# Task to carry out
Except for the pictures, output the records in full and exactly.

User interface change data:
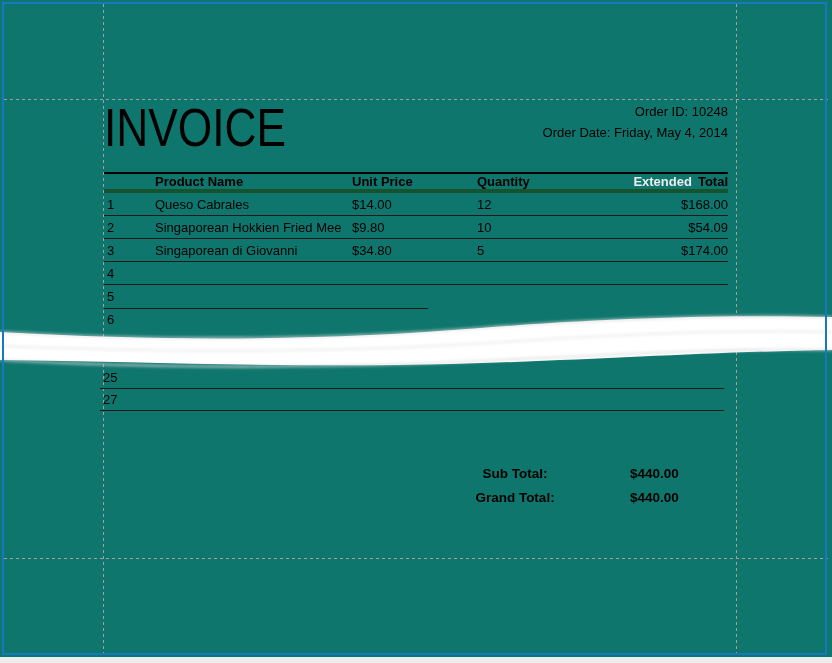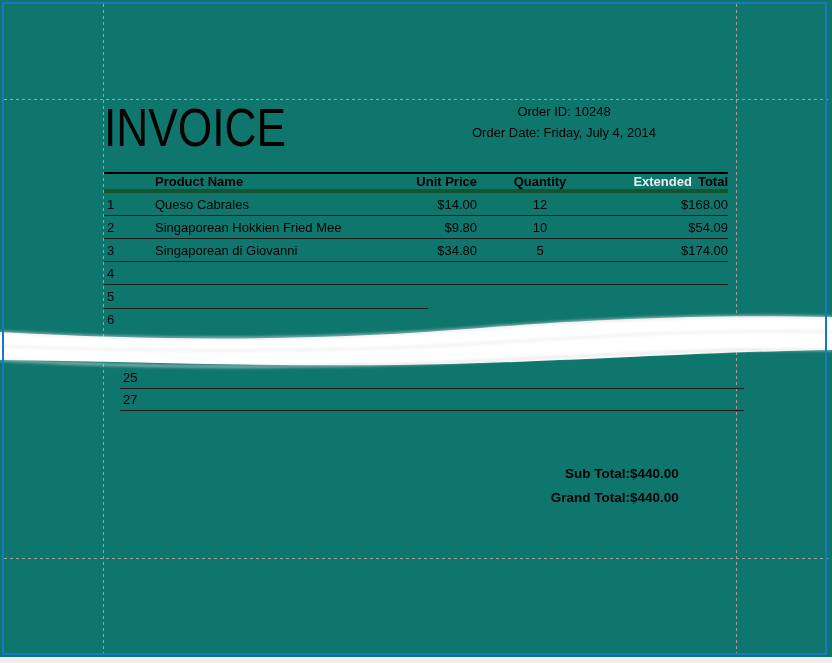--- a/index.html
+++ b/index.html
@@ -35,7 +35,7 @@
   }
   .order-info {
     position:absolute; left:400px; top:101px; width:328px; z-index:2;
-    text-align:center; font-size:13px; line-height:21px;
+    text-align:right; font-size:13px; line-height:21px;
   }
 
   

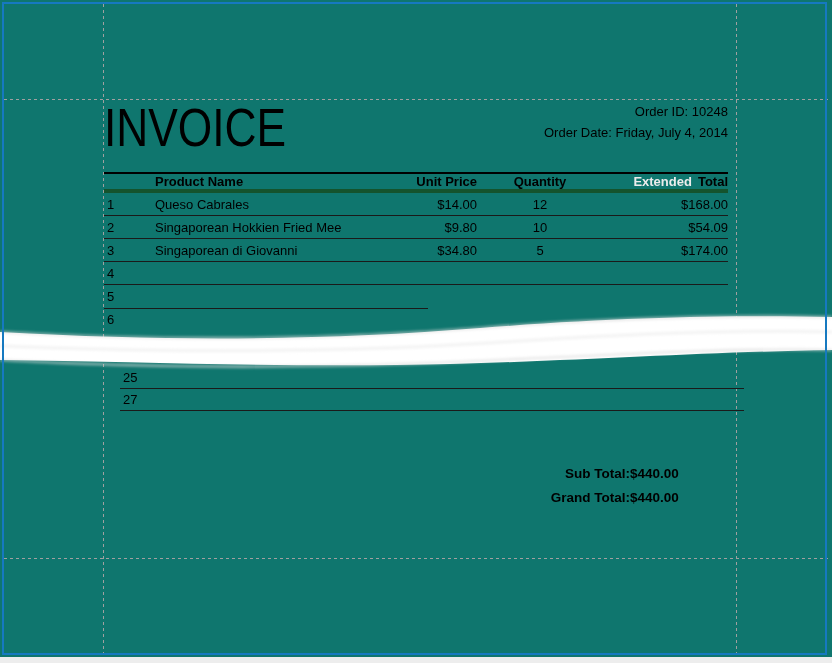--- a/index.html
+++ b/index.html
@@ -90,7 +90,7 @@
   <div class="title">INVOICE</div>
   <div class="order-info">
     <div>Order ID: 10248</div>
-    <div>Order Date: Friday, July 4, 2014</div>
+    <div>Order Date: Friday, May 4, 2014</div>
   </div>
 
   <div class="inv-table">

# Answer box
--- a/index.html
+++ b/index.html
@@ -35,7 +35,7 @@
   }
   .order-info {
     position:absolute; left:400px; top:101px; width:328px; z-index:2;
-    text-align:center; font-size:13px; line-height:21px;
+    text-align:right; font-size:13px; line-height:21px;
   }
 
   

--- a/index.html
+++ b/index.html
@@ -90,7 +90,7 @@
   <div class="title">INVOICE</div>
   <div class="order-info">
     <div>Order ID: 10248</div>
-    <div>Order Date: Friday, July 4, 2014</div>
+    <div>Order Date: Friday, May 4, 2014</div>
   </div>
 
   <div class="inv-table">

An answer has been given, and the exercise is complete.